- [Problem A]: List every distinct value of "role" that appears in the gateway document below.
- [Problem B]:
Answer these from the gateway document below, one answer per line, marked the same way:
(i) What is function.arguments, according to the document?
(ii) Which key identifies the agent session that turns are threaded back into?
(iii) What is the finish_reason when the agent has a final answer with no further tool calls?
- [Problem C]:
Say whether each statement agrees with the gateway document below. Answer yes or no and quote the deciding words.
(i) opbox parses function.arguments with JSON.parse().
(ii) The gateway should spawn a fresh subprocess for each turn.
(iii) opbox executes each tool locally.

- [Document segment]:
—————

Outbound Response (text only)

When the agent has a final answer with no further tool calls:

{
  "id": "...",
  "choices": [{
    "message": {
      "role": "assistant",
      "content": "Three UBOs - A (35%), B (25%), C (15%, beneficiary only)..."
    },
    "finish_reason": "stop"
  }],
  "usage": {
    "prompt_tokens": 123,
    "completion_tokens": 456
  }
}

Outbound Response (with tool calls)

When the agent wants opbox to execute one or more tools:

{
  "id": "...",
  "choices": [{
    "message": {
      "role": "assistant",
      "content": null,
      "tool_calls": [
        {
          "id": "call_xxx",
          "type": "function",
          "function": {
            "name": "list_matters",
            "arguments": "{\"status\":\"OPEN\"}"
          }
        }
      ]
    },
    "finish_reason": "tool_calls"
  }],
  "usage": {
    "prompt_tokens": 123,
    "completion_tokens": 456
  }
}

function.arguments is a JSON-encoded string, not an object. Match OpenAI's quirk here exactly - opbox parses with JSON.parse().

Multi-Turn Loop

When opbox receives finish_reason: "tool_calls", it executes each tool locally (with its own autonomy / role / cell-locking gates) and POSTs the next request with the previous turn's assistant message + a tool message per result:

{
  "messages": [
    { "role": "system", "content": "..." },
    { "role": "user",   "content": "..." },
    { "role": "assistant", "content": null, "tool_calls": [...] },
    { "role": "tool", "tool_call_id": "call_xxx", "content": "<tool result as string>" }
  ],
  "tools": [...],
  ...
}

The gateway must thread these turns back into the same agent session keyed by X-OpenClaw-Session-Key. Each session-key gets a persistent claude-code (or whatever backend) subprocess; turns continue against it. Spawning a fresh subprocess per turn is wrong - the agent loses its accumulated reasoning state and tool execution context.

Error Responses

When something goes wrong, opbox treats anything outside the 2xx range as a streamable error and surfaces it to the user:

StatusWhat it meansopbox handling
401 / 403Auth rejected (bearer + CF Access)The chat route surfaces a layer-specific message identifying whether the rejection came from CF Access (edge) or the OpenClaw runtime (origin), plus a short response-body snippet for diagnosis.

—————

- [Data excerpts]:
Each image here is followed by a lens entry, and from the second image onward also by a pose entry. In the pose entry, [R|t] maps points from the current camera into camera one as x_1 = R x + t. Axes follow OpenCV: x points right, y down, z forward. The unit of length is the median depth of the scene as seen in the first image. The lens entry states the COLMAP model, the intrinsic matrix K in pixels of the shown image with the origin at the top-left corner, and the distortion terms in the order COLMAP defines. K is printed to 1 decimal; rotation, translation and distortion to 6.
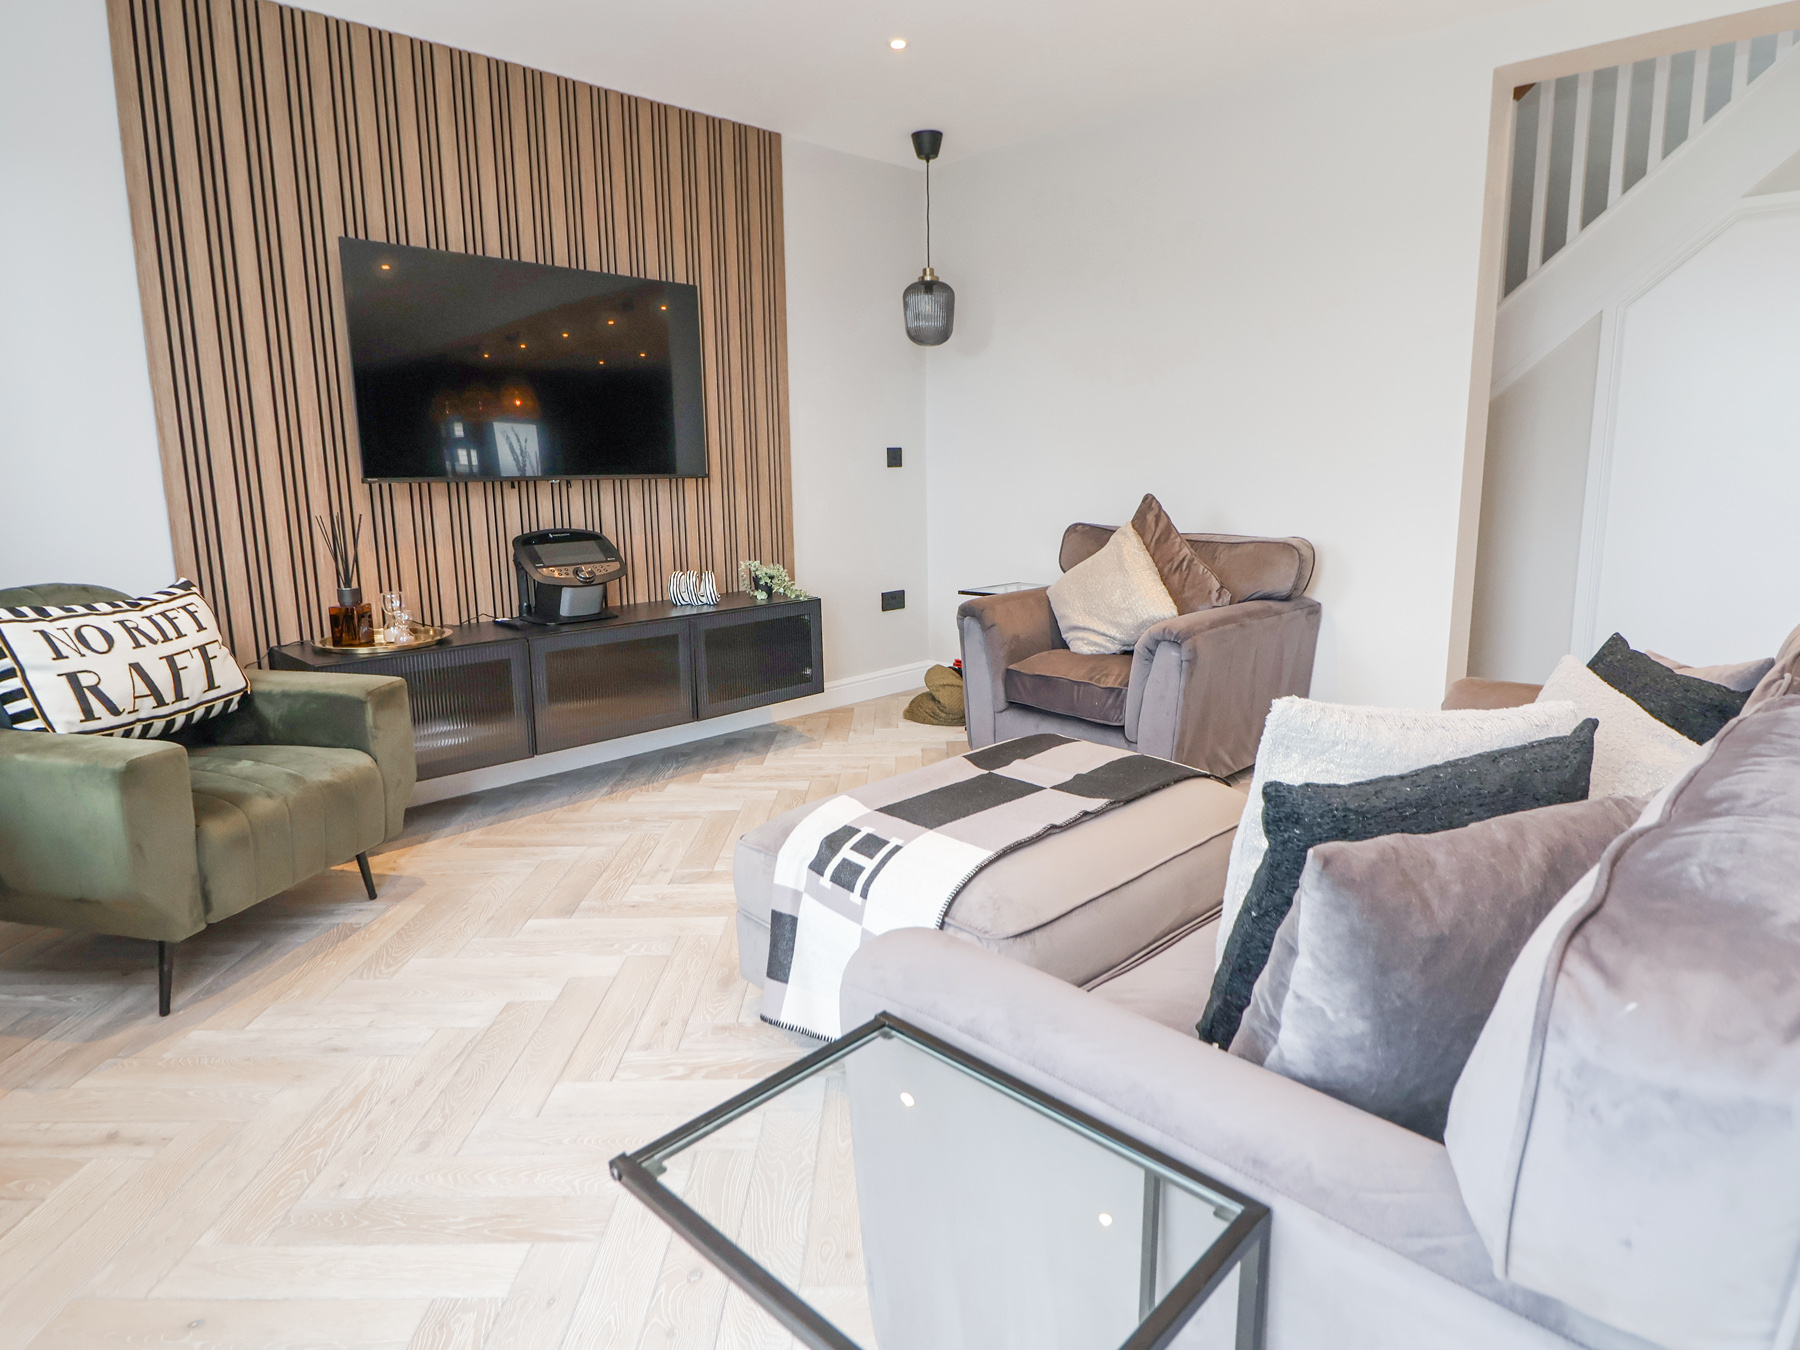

—————

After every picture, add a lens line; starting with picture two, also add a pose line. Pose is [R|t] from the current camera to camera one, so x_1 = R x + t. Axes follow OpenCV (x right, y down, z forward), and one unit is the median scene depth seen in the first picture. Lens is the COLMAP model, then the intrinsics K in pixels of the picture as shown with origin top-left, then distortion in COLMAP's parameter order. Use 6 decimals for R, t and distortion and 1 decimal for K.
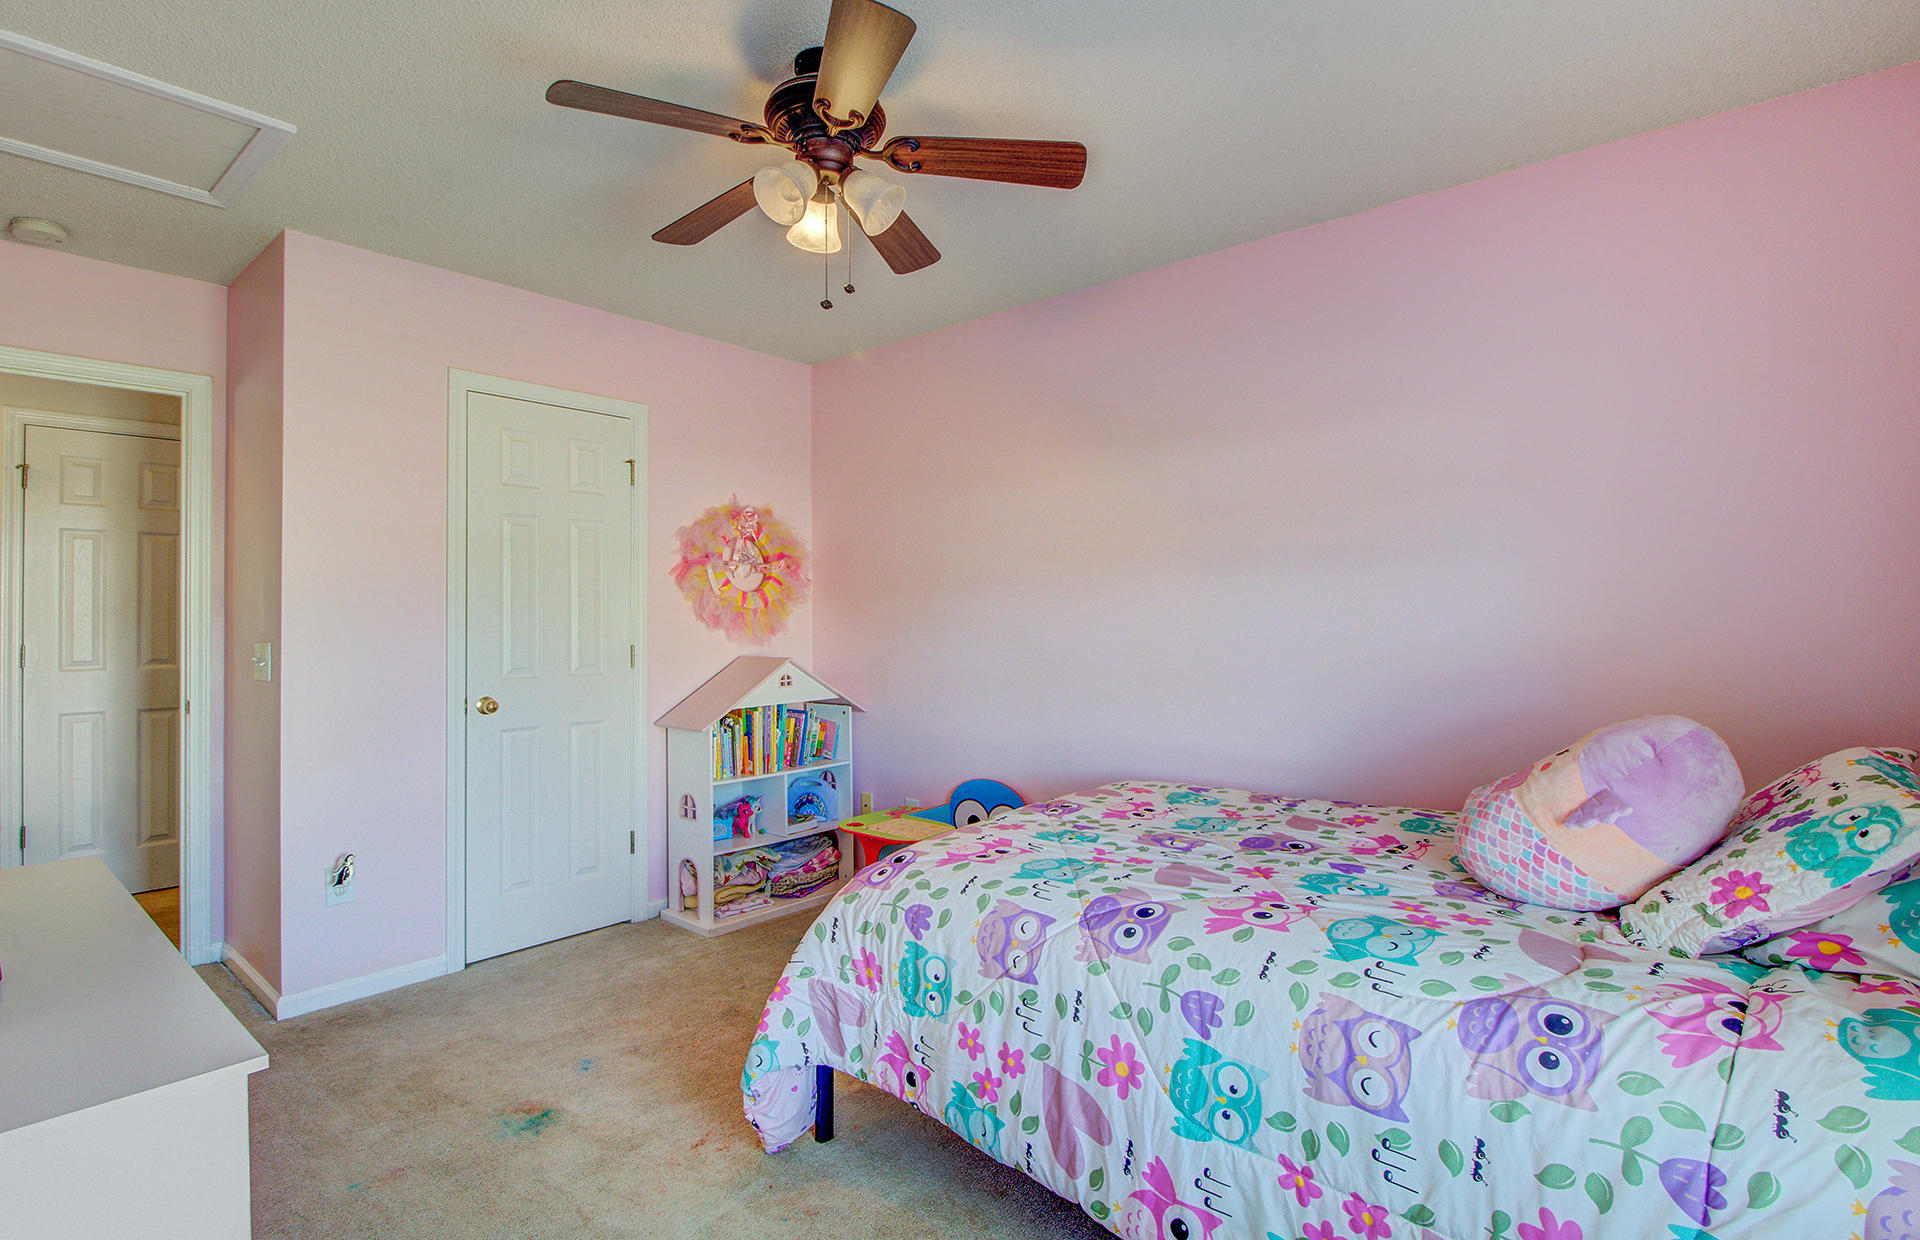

—————

- [Exercise answer A]: system, user, assistant, tool

- [Exercise answer B]:
(i) A JSON-encoded string, not an object.
(ii) X-OpenClaw-Session-Key
(iii) "stop"

- [Exercise answer C]:
(i) Yes: "opbox parses with JSON.parse()."
(ii) No: "Spawning a fresh subprocess per turn is wrong"
(iii) Yes: "it executes each tool locally"